Continue the forum thread below on Data Extractor extraction rules, picking up after its final line.

* _Excerpt to read_
#####

ICONICO

Discussion Thread

Data Extractor

Message Thread

For WindowsData Extractor

Data Extractor iconExtract any data, including email addresses and URLs from your files and webpages.

Posted in the Data Extractor Forum.




extraction rules

pattern based rules which are developed using regular expression are based standard regular expression rules available in every language? Like I can create a regular expression using expresso to extract phone numbers? will that regular expression work in data extractor?

secondly, can you point some basic tutorial or link for rule creation
by kadrwa badam on Oct 23 2010 7:46am Reply

extraction rules

Can I append some text or symbol to extracted data? say I extracted phone numbers and at the end of every phone number i want to add ;
by kadrwa badam on Oct 23 2010 7:57am Reply

extraction rules

Hi,

Sure, you can develop the regular expressions in any tool you want and then use them in Data Extractor.

To read more about regular expressions please see here:
http://www.iconico.com/DataExtractor/help.aspx#pattern
and further here:
http://geekswithblogs.net/brcraju/articles/235.aspx
but you could also search Google by "regular expression tutorial" to find in depth tutorials for regular expressions.

Regarding your second question: please notice that using regular expressions, Data Extractor can only extract data from different sources and cannot append any characters or strings to what it finds.

However Data Extractor can work with HTML Webpage Script rules (not only regular expression rules) and using these HTML Webpage Script rules you may control the output. But these rules are created differently than regular expression rules. Read more about them here:
http://www.iconico.com/DataExtractor/help.aspx#jscript

Thanks!

#####

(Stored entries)

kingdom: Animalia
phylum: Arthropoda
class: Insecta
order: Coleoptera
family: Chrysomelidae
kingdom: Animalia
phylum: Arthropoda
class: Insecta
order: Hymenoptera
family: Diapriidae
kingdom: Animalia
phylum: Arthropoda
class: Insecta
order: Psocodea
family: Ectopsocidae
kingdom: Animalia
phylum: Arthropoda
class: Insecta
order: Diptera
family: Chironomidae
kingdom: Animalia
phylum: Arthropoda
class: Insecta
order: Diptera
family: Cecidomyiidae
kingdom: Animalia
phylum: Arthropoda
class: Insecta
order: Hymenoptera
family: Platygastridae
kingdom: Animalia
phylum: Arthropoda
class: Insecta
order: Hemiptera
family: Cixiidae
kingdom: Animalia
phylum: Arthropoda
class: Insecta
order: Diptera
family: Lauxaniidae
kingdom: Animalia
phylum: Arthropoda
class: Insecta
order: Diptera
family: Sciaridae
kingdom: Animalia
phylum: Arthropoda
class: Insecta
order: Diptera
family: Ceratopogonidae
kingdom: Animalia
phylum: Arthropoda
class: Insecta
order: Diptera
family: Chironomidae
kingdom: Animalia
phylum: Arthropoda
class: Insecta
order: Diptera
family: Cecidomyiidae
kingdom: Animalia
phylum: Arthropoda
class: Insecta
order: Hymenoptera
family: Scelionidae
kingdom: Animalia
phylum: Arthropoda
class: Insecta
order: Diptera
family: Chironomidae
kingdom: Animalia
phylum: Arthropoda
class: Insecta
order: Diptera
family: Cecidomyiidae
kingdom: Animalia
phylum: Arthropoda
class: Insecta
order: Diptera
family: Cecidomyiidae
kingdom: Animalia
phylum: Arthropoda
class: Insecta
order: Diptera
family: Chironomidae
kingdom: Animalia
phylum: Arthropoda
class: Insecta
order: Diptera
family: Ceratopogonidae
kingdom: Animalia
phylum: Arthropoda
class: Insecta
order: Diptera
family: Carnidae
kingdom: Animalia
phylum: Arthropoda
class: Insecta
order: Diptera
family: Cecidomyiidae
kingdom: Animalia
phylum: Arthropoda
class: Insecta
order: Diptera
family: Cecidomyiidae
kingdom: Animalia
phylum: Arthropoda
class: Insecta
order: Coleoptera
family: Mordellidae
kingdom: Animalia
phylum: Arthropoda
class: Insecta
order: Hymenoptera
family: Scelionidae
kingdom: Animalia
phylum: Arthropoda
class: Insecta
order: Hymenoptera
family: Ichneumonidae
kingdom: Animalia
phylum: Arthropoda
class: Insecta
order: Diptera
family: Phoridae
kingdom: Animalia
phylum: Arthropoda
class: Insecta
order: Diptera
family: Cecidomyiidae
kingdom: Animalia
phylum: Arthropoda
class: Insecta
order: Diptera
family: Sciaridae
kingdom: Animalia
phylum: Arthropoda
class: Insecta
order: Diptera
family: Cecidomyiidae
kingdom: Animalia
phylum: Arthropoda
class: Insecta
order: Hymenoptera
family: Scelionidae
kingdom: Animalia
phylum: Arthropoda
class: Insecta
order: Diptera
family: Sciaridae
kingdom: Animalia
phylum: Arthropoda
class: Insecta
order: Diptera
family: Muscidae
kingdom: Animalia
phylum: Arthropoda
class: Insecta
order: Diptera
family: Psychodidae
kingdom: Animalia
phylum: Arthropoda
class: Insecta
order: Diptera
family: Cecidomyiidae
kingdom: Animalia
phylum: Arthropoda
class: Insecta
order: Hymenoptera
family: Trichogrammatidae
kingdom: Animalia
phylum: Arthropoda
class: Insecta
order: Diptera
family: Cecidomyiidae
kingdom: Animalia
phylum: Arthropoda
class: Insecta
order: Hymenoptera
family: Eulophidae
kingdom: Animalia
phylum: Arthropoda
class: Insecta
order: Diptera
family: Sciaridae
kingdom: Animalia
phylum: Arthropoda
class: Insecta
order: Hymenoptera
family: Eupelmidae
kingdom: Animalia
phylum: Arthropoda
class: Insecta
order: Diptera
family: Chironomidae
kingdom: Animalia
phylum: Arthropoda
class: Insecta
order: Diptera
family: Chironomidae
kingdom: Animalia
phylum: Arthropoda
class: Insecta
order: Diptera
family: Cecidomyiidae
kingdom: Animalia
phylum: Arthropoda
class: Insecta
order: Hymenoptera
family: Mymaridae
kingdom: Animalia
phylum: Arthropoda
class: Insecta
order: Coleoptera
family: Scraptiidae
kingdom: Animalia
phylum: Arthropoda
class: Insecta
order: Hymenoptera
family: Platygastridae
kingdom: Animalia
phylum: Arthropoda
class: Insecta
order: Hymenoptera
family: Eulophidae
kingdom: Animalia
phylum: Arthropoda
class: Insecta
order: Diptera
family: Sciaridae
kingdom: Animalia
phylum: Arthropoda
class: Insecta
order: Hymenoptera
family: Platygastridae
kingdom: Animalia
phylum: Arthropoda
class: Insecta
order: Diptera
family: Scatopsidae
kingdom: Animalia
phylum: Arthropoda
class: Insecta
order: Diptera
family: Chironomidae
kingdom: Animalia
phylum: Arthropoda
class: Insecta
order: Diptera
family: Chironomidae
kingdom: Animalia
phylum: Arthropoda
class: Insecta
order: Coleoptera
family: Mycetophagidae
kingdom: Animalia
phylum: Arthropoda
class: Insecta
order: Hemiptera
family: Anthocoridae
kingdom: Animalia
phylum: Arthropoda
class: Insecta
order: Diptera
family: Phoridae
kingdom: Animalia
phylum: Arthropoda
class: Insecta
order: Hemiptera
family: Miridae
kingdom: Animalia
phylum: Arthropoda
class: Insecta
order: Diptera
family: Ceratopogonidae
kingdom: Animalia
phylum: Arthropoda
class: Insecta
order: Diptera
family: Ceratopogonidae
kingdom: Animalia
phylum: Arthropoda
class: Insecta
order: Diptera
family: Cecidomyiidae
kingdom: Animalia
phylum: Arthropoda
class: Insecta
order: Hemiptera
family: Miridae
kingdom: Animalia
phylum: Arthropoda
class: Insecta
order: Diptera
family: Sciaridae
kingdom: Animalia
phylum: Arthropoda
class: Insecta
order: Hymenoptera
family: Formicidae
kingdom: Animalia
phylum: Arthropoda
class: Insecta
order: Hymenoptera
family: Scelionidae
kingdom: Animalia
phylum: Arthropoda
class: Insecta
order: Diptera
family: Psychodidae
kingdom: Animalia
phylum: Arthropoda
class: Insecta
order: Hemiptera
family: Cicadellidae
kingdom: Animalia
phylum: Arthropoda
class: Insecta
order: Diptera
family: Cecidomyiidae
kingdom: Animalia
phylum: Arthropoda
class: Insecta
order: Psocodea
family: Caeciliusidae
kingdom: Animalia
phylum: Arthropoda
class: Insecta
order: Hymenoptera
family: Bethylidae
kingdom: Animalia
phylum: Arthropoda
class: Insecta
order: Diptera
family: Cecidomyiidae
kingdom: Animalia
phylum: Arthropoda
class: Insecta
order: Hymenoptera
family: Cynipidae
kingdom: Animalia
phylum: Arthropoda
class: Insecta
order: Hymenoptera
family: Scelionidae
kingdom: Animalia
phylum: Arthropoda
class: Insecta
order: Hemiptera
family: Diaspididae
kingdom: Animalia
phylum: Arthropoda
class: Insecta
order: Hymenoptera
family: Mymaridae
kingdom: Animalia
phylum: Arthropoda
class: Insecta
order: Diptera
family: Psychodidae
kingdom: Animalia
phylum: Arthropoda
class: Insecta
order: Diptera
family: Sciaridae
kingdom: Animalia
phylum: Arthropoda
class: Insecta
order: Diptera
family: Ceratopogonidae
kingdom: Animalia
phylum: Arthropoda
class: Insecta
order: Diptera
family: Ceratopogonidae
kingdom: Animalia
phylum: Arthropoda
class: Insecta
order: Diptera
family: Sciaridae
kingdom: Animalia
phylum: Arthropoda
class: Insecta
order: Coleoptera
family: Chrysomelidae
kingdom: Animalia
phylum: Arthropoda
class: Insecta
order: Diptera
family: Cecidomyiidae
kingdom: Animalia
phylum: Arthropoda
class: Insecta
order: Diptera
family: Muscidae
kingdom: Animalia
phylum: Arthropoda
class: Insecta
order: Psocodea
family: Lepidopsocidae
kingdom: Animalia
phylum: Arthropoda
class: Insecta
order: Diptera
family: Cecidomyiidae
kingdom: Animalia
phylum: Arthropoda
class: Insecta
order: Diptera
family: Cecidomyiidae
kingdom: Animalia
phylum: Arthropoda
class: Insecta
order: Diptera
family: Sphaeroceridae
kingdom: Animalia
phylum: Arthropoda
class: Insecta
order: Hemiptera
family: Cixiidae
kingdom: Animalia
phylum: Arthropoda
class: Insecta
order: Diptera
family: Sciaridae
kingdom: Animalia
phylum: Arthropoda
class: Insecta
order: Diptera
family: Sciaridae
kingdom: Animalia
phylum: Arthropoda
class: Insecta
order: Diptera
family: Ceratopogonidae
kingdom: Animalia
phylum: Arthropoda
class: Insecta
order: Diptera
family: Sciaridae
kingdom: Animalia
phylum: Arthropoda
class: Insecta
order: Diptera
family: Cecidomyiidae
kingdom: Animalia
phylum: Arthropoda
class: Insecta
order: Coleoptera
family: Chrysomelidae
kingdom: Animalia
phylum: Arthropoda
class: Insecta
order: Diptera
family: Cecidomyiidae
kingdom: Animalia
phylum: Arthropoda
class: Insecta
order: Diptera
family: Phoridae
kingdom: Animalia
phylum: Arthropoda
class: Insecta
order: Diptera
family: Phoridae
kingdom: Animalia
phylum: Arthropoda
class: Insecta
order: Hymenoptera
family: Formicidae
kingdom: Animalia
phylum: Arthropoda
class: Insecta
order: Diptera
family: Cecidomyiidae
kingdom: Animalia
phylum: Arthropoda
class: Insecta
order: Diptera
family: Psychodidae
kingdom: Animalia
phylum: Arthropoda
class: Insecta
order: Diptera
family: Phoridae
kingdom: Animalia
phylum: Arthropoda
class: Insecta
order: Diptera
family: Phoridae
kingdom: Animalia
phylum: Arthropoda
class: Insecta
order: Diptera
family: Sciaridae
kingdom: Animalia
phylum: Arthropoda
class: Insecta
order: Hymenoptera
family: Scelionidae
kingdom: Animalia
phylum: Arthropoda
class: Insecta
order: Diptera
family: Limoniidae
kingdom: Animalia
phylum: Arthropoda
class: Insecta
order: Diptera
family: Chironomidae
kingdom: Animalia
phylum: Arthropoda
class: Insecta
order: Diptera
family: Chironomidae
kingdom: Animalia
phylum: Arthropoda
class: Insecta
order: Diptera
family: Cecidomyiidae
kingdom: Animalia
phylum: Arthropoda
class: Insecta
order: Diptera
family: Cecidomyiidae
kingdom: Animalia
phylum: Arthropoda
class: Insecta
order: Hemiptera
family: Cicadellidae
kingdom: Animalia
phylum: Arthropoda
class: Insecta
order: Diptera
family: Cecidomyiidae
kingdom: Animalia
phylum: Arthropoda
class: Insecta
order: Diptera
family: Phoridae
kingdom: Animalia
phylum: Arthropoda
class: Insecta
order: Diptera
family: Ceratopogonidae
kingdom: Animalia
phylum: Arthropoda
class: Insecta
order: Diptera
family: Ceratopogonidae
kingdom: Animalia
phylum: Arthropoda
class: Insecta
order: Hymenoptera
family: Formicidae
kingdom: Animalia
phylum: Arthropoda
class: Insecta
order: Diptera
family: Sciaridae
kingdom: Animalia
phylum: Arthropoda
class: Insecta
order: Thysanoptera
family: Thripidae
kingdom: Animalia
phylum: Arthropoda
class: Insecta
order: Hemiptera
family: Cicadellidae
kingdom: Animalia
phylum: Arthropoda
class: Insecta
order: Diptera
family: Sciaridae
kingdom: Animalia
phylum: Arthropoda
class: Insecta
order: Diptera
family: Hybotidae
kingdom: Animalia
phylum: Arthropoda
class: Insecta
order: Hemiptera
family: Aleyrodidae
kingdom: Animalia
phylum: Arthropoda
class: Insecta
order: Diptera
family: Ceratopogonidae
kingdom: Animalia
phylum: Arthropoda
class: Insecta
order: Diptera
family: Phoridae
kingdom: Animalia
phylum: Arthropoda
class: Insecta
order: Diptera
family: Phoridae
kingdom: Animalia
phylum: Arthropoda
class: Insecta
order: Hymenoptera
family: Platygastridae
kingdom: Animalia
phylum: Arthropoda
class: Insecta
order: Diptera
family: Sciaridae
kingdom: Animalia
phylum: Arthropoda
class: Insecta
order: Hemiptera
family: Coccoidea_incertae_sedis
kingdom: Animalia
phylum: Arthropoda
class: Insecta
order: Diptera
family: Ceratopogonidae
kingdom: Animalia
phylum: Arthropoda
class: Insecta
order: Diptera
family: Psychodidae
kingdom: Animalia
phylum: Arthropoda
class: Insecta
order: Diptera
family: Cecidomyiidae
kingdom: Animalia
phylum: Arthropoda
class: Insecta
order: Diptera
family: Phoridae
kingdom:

#####

* _Task output_
Constantin
by Constantin Florea on Oct 23 2010 9:23am Reply

extraction rules

However Data Extractor can work with HTML Webpage Script rules (not only regular expression rules) and using these HTML Webpage Script rules you may control the output. But these rules are created differently than regular expression rules. Read more about them here:
http://www.iconico.com/DataExtractor/help.aspx#jscript

>>>and that Webpage Script rules can be applied to any file? let it be html, xls, cvs or txt?

Webpage Script is Data Extractor's independent scripting mechanism? or it is standard like regular expression?

Any tool which you may recommend to append some string to extracted date?
by kadrwa badam on Oct 23 2010 2:50pm Reply

extraction rules

Hi,

Regarding where these rules can be applied:
Answer: The Webpage Script rules can be applied to HTML files only. But as a work around you could include into an HTML file (if it's feasible) the data that you need to be parsed and then use these rules.

Regarding if these rules are an independant scripting mechanism:
Answer: Writing these rules means that you have to write Javascript so they are not an independant scripting mechanism but DataExtractor does offer a few additional Javascript commands for better control:
DataExtractor.QuitExtraction();     After the current rule has completed Extraction will halt.
DataExtractor.SetColumns(columns);     Sets the number of columns in the extraction grid.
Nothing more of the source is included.